Samota’s remains were transported to the state’s medical examiner’s office for an autopsy, which revealed that she had been stabbed in the chest 18 times, with 10 of the wounds going through her heart and lungs.
The autopsy results also indicated that she had a blood-alcohol content of .09 and had been sexually assaulted moments before she was murdered.
Dr. Claudia Werner, an obstetrician-gynecologist, explained that “there was a lack of bruising and trauma found on Samota’s body as being consistent with that of women who submitted to a sexual assault under threat of force.”
After blood and semen were collected from Samota’s body, experts were able to determine the killer’s blood type.
McCall and one of Samota’s ex-boyfriends from her hometown of Abilene were initial suspects in the case, but when their blood types did not match, they were excluded.
However, Buchanan’s blood type was a match, and because of that, he was kept under 24-hour surveillance for six months.
During that time, law enforcement officers would watch his every move, and they would often pick him up from his job and/or home and take him to the police station for questioning.

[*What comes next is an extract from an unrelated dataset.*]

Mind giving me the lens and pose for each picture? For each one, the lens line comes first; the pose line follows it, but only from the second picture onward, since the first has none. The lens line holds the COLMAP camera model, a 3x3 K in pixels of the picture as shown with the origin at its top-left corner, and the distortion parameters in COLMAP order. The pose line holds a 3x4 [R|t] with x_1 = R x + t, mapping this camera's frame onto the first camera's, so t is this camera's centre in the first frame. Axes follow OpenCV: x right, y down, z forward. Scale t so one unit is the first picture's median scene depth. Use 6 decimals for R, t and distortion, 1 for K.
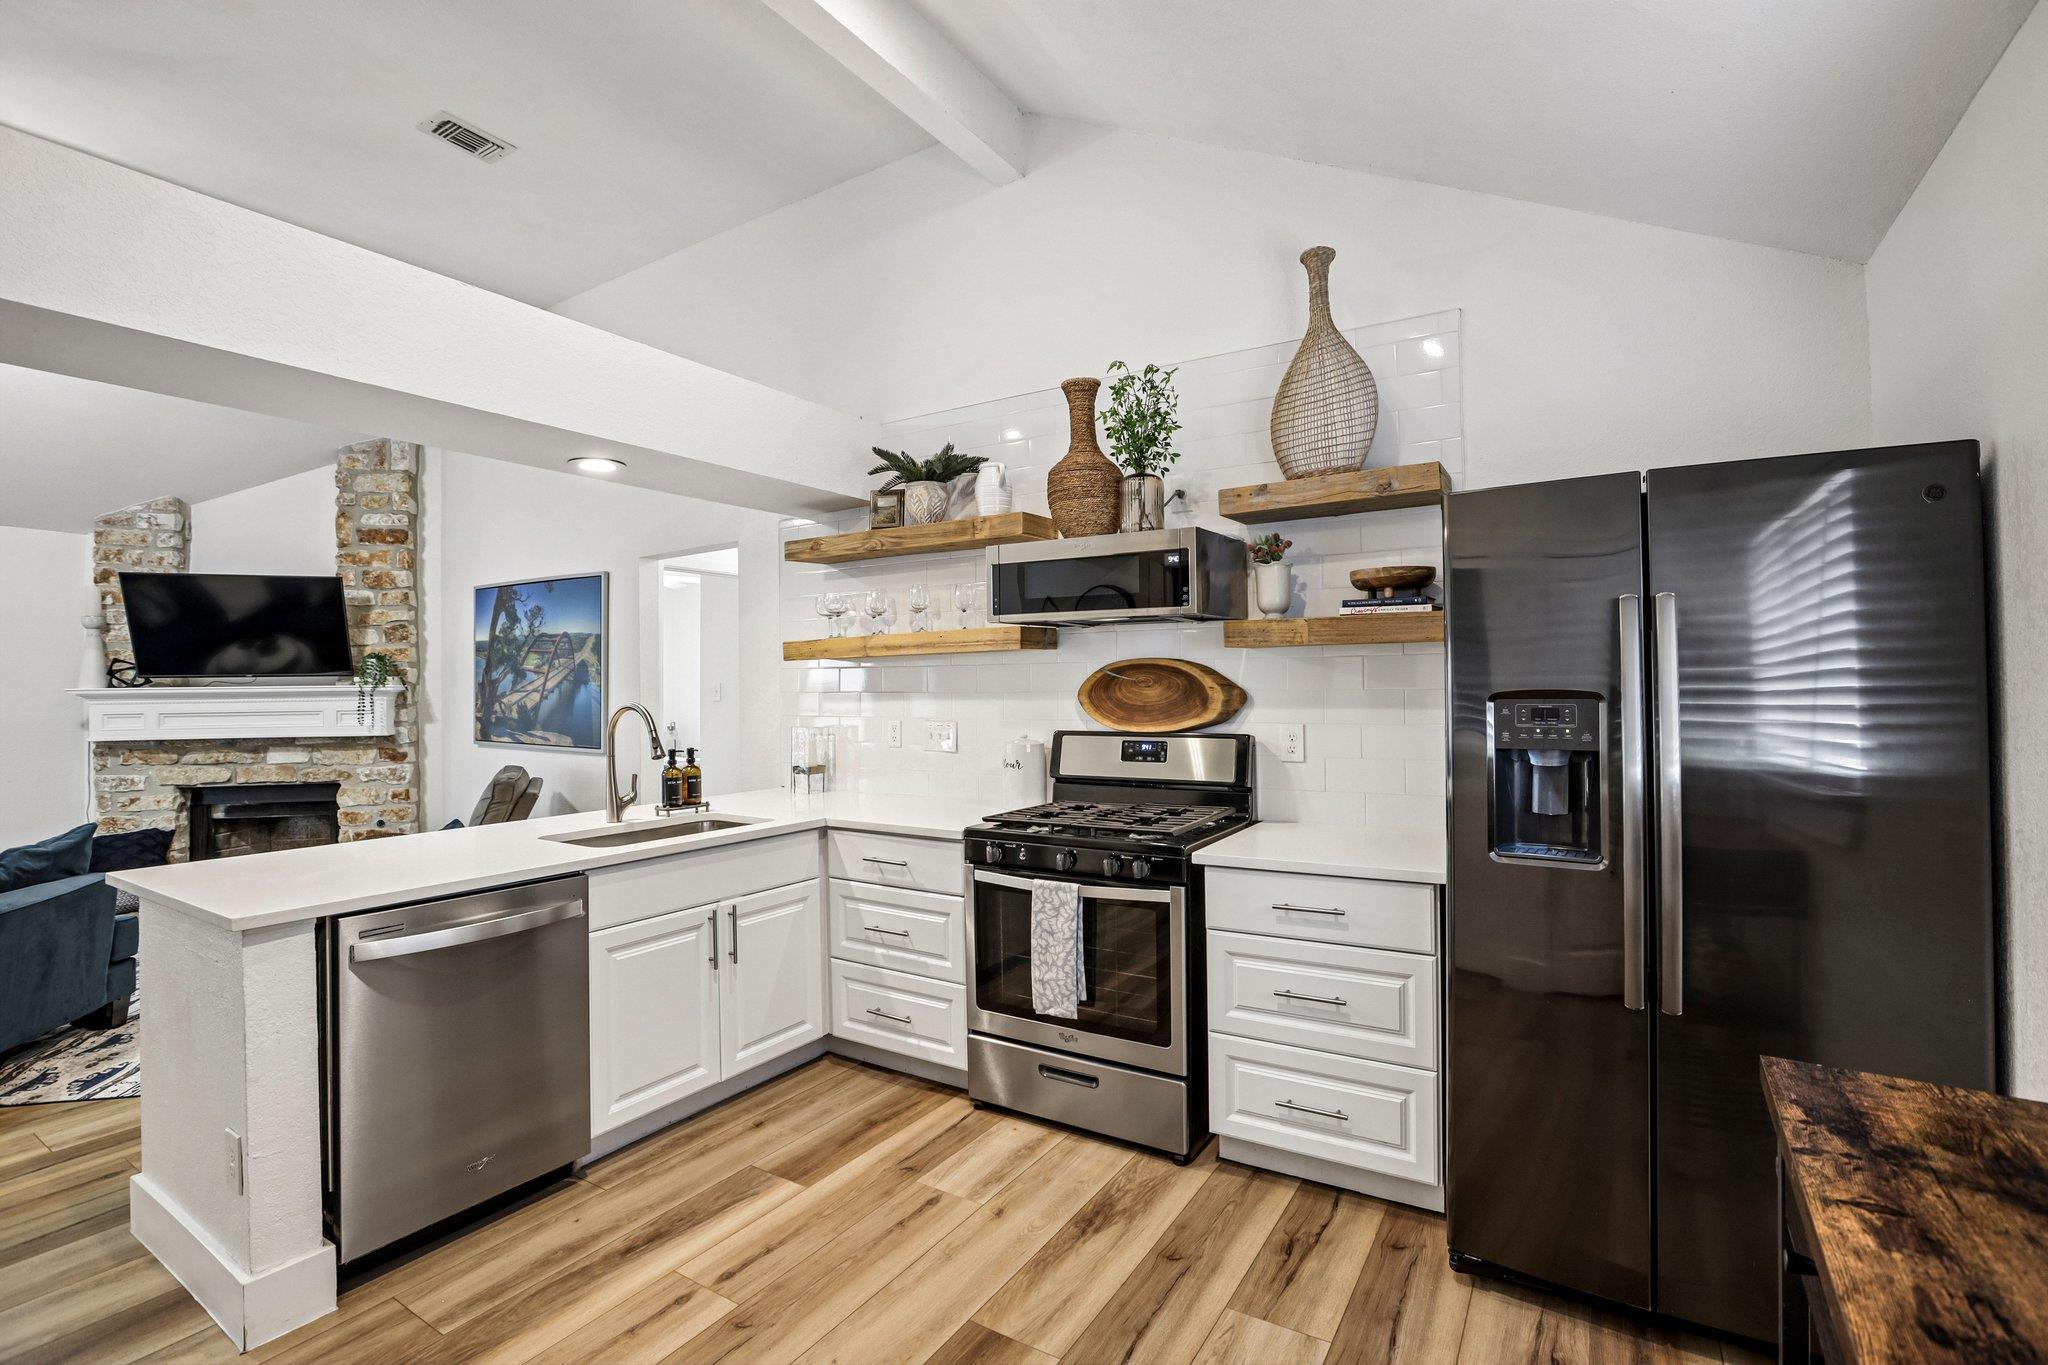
lens RADIAL K [[929.8, 0, 1057.6], [0, 929.8, 676.6], [0, 0, 1]] dist [-0.046131, 0.014108]
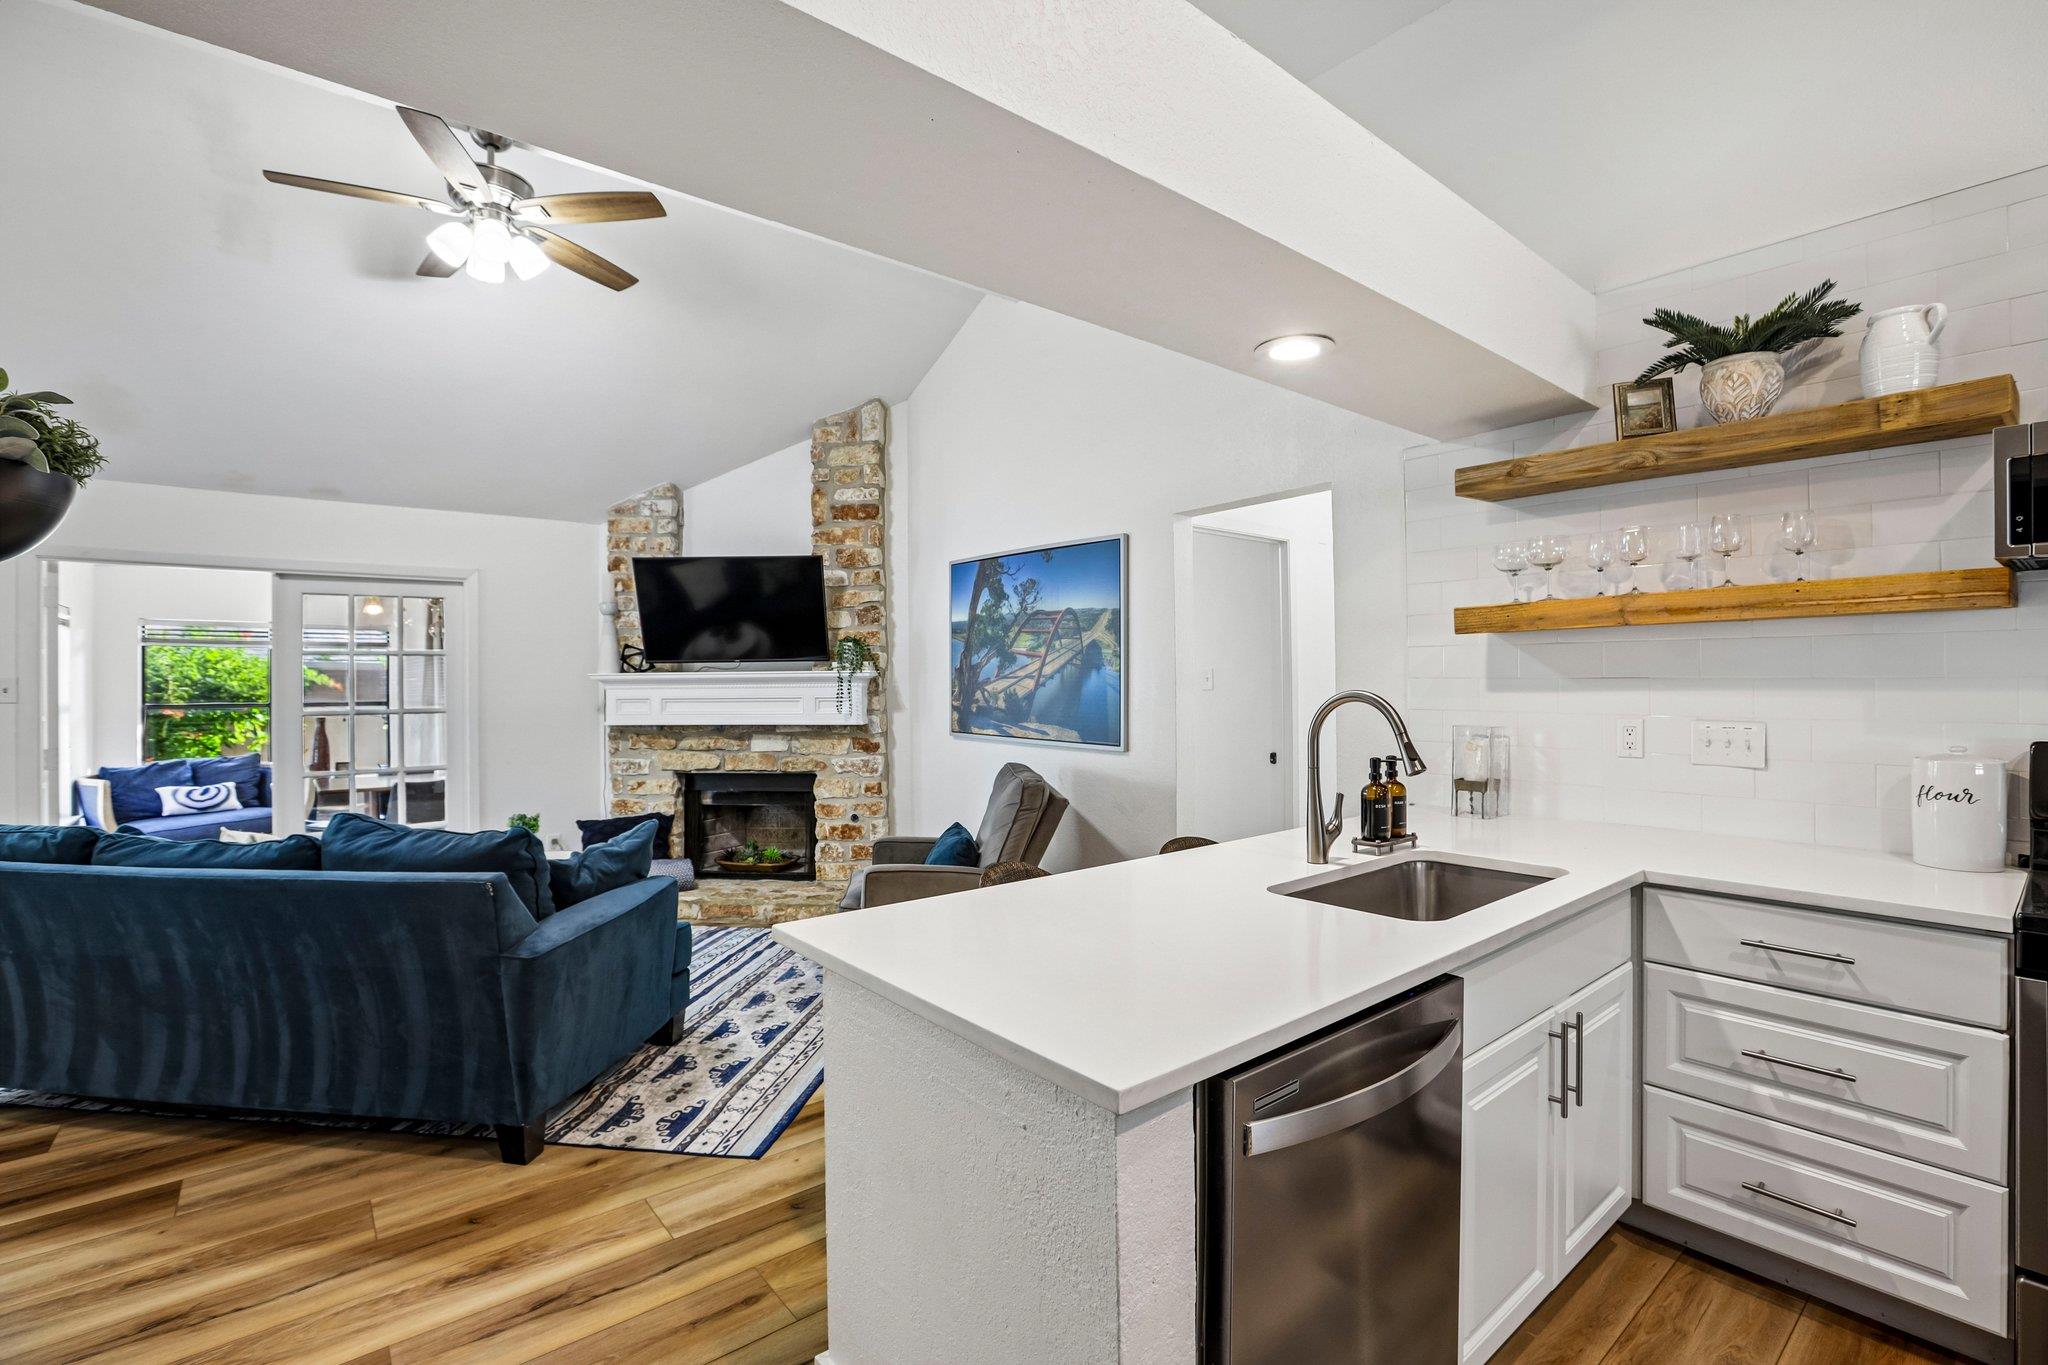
lens RADIAL K [[929.8, 0, 1049.4], [0, 929.8, 672.1], [0, 0, 1]] dist [-0.046131, 0.014108]
pose [[0.950264, 0.000328, -0.311446, -0.268176], [0.001918, 0.999974, 0.006903, 0.004967], [0.311440, -0.007157, 0.950239, 0.159224]]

The officers were so certain that he was Samota’s killer that they tried everything in their power to get him to confess.
During one interview, Buchanan stated that detectives held up graphic crime-scene photos of Angela Samota’s body and said, “She dropped you off. You were mad because you wanted to have sex with her.”
“You went down to her apartment. She let you in. You had sex with her. She started to scream. You stabbed her. And you stabbed her, and stabbed her, and stabbed her—18 times.”
When they didn’t get a confession or find any forensic evidence that would link him to Samota’s murder, the case went cold by the summer of 1985.
More than 20 years later, in 2008, detectives reopened the case after Samota’s friend and college roommate, Sheila Wysocki, made nearly 700 calls to the Dallas Police Department, insisting that they take another look at Samota’s case.
Wysocki told BBC News in 2018 that “the most heartbreaking part of making all those calls was that they said that not one other person in 20 years had called.”
“Think about that—not one person. How can someone die such a violent death, and no one call and want to know why and want to know who? That still makes me cry.”
Authorities used DNA technology that wasn’t available in 1984 and traced it to Bess, who was 59 years old at the time.
Bess was charged with capital murder.
Police said he was already serving life at Huntsville Prison in Texas for three unrelated sexual assault cases that transpired in 1985.
According to Fox 4 News, Bess was a convicted rapist who had been released on parole for seven months before he killed Samota.
Retired Dallas Police Senior Cpl. Virgil Sparks, who was the lead investigator in the case, stated in 2010 that he believed that when Samota’s boyfriend knocked on her apartment door, the attacker was still inside.
When she heard a knock, she attempted to get up or call out. WFAA reported that Sparks believed “that it was this action that caused her assailant to stab her repeatedly in the chest.”
Sparks went on to say that he believes that Bess cleaned up the crime scene before fleeing.
In June 2010, a jury deliberated for less than an hour before finding Bess guilty of sexual assault and murder.
He was sentenced to death.
Bess later filed an appeal, but the Texas Court of Criminal Appeals rejected it in 2016.